Pour conclure, il ajouta :

« Rossignol, sois fidèle à la rose ! Et vous qui m’écoutez, rois, bergers, hommes et homoncules, souvenez-vous que Merlin a signé le contrat. »

À ces paroles, il ajouta des présents considérables ; des robes de laine blanche pour les prêtres, cent colliers d’or pour les vierges, cent braies neuves pour les pauvres gens.

Les fêtes achevées, Merlin congédia les couples préférés, qui s’en allèrent çà et là, répandant ses louanges ; heureux si ce qu’il avait uni n’avait jamais été divisé par le sort.
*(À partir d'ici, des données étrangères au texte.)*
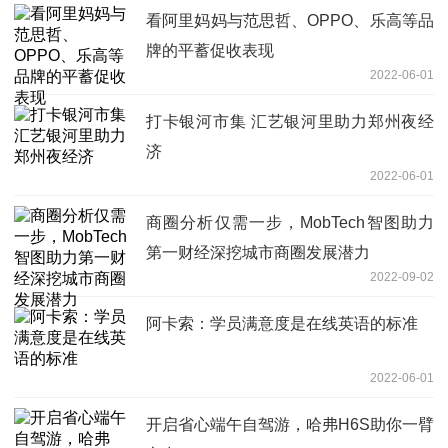
看阿里妈妈与范思哲、OPPO、乐高等品
牌的平蓄促收表现
2022-06-01
打卡银河市集 汇艺银河里助力郑州夜经
济
2022-06-01
商圈分析仅需一步，MobTech智图助力
第一财经深挖城市商圈发展潜力
2022-09-02
阿卡索：学员满意度是在线英语的标准
2022-06-01
开启省心端午自驾游，哈弗H6S助你一臂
Mais combien de ces chaînes de diamants ont été rompues sans pitié ! Combien de ces âmes mariées légitimement à l’origine par Merlin ont été divorcées par le hasard, par la naissance, par le préjugé, par l’avarice, par la convoitise de l’or, ou la cruauté des parents ! Tels de ces époux passent le reste de leur vie à se chercher, sans se retrouver jamais ; d’autres se rencontrent, auxquels il n’est plus permis de s’aimer, ou, s’ils le font, c’est à leur dam ! D’autres, plus misérables, ont oublié que jadis ils se sont épousés et que le contrat est resté entre les mains de l’enchanteur. De là l’ennui, la tristesse, l’insipidité des choses humaines. Tout s’y oublie, même la félicité, même le désespoir.